BRIEF: Would you transcribe the line that holds "Metal Reciclado de", plus every line beneath it through the end of the data, exactly and with nothing added?

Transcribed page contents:
┄┄┄┄┄┄┄┄┄┄┄┄┄┄┄┄┄┄┄┄
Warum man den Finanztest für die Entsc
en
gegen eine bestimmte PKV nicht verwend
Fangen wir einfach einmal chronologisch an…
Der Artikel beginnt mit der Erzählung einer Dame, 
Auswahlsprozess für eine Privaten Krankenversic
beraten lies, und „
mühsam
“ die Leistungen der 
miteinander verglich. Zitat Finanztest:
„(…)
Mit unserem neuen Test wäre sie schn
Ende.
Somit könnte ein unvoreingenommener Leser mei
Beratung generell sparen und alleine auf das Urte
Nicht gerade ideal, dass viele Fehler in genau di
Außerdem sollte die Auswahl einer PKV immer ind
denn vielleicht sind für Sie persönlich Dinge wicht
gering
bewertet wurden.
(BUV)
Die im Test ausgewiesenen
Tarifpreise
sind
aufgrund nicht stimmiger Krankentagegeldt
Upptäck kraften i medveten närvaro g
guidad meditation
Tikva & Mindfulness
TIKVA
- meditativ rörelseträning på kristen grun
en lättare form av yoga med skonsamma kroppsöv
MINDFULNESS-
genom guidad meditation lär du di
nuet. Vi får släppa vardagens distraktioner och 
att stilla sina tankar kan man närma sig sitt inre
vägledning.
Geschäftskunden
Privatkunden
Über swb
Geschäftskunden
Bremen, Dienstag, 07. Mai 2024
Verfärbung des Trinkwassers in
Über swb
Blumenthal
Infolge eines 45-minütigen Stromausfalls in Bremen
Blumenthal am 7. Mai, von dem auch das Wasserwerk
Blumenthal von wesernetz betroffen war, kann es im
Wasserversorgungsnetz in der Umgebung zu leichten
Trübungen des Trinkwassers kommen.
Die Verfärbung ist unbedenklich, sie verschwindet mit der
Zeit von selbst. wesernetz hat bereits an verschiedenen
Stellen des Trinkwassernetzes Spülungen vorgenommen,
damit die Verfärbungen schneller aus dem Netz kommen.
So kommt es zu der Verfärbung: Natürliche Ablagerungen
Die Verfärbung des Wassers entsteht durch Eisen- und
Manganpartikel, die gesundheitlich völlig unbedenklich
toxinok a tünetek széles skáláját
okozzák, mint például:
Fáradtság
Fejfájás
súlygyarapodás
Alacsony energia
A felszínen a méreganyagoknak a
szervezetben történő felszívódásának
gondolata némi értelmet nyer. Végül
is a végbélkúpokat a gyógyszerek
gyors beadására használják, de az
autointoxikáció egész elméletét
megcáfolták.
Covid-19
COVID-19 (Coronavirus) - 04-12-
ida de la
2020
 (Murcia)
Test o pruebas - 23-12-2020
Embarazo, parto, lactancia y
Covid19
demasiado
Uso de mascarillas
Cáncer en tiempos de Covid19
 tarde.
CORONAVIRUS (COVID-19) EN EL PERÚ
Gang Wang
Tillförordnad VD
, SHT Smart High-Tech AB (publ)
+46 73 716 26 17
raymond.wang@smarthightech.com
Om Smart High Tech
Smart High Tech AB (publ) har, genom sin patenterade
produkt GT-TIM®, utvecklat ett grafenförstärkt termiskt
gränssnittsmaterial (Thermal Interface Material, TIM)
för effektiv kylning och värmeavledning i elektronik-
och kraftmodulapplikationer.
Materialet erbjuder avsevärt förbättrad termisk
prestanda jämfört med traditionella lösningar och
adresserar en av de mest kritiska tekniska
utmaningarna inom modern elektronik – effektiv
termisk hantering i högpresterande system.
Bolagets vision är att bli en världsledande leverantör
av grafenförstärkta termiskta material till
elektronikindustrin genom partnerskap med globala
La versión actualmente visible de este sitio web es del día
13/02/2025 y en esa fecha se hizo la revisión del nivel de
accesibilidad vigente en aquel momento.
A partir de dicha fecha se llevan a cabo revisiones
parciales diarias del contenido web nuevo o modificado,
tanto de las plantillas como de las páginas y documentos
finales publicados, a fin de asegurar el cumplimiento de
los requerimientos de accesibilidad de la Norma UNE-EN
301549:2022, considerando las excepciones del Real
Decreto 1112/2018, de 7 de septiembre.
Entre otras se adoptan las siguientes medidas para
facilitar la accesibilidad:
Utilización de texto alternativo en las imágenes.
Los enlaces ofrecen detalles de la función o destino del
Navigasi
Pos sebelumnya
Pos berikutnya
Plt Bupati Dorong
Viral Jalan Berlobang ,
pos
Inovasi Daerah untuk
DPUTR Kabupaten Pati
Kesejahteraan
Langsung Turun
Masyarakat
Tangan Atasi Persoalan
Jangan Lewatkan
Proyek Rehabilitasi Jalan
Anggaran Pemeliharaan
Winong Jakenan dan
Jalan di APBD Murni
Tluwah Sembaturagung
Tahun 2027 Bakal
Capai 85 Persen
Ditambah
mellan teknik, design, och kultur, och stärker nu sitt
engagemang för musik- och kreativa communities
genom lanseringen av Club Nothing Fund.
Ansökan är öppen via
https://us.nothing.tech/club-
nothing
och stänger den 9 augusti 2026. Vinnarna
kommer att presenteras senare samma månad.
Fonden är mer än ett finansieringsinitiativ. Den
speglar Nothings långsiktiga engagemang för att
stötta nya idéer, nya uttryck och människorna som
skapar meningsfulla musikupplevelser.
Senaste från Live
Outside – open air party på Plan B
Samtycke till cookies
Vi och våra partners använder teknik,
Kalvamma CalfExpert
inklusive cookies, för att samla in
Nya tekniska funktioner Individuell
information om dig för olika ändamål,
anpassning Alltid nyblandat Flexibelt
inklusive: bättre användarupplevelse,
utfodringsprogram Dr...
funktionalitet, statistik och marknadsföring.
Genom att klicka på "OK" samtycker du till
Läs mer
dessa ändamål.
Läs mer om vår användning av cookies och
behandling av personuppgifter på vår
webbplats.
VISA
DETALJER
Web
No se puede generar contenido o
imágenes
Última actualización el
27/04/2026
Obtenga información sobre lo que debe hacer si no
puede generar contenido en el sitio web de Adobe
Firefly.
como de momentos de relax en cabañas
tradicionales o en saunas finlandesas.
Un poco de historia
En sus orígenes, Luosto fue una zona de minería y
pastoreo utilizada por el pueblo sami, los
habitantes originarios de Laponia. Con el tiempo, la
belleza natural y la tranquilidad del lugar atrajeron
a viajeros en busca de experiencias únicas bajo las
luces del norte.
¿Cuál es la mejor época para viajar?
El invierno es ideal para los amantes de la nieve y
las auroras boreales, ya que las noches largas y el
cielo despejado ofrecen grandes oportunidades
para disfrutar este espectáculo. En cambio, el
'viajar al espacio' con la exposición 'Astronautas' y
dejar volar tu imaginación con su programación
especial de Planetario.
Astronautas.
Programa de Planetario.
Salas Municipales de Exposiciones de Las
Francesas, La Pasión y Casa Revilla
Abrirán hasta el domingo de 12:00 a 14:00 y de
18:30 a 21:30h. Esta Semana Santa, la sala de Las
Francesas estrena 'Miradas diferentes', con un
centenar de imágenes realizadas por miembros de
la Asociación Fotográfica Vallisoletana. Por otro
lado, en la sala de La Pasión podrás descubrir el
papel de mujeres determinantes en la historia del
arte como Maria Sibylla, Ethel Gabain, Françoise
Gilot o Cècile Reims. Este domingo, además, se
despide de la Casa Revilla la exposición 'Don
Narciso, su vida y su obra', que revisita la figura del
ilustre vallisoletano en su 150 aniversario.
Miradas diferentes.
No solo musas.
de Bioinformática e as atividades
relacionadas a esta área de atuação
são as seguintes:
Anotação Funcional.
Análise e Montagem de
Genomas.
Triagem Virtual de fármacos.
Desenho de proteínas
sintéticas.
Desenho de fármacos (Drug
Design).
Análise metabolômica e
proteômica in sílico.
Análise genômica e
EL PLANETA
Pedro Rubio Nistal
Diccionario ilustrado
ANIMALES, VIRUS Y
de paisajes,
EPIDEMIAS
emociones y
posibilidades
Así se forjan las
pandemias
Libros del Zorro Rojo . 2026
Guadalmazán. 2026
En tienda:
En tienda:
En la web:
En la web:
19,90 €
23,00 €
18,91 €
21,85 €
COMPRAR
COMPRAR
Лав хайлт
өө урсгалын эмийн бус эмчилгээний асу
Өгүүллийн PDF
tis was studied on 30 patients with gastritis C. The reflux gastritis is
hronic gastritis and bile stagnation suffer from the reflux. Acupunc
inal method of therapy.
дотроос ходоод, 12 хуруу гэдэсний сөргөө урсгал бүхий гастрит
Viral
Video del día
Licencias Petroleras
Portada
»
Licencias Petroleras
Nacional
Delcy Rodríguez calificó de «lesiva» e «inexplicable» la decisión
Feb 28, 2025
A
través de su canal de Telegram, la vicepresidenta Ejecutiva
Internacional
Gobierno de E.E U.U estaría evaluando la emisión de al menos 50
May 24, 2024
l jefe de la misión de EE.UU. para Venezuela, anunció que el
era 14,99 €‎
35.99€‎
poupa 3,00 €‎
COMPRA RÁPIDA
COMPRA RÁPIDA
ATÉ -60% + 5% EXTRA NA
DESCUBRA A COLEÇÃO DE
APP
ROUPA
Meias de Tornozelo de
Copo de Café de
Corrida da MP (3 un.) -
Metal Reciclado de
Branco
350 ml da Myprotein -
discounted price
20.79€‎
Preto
┄┄┄┄┄┄┄┄┄┄┄┄┄┄┄┄┄┄┄┄
RESULT OF THIS EXERCISE:
Metal Reciclado de
Branco
350 ml da Myprotein -
discounted price
20.79€‎
Preto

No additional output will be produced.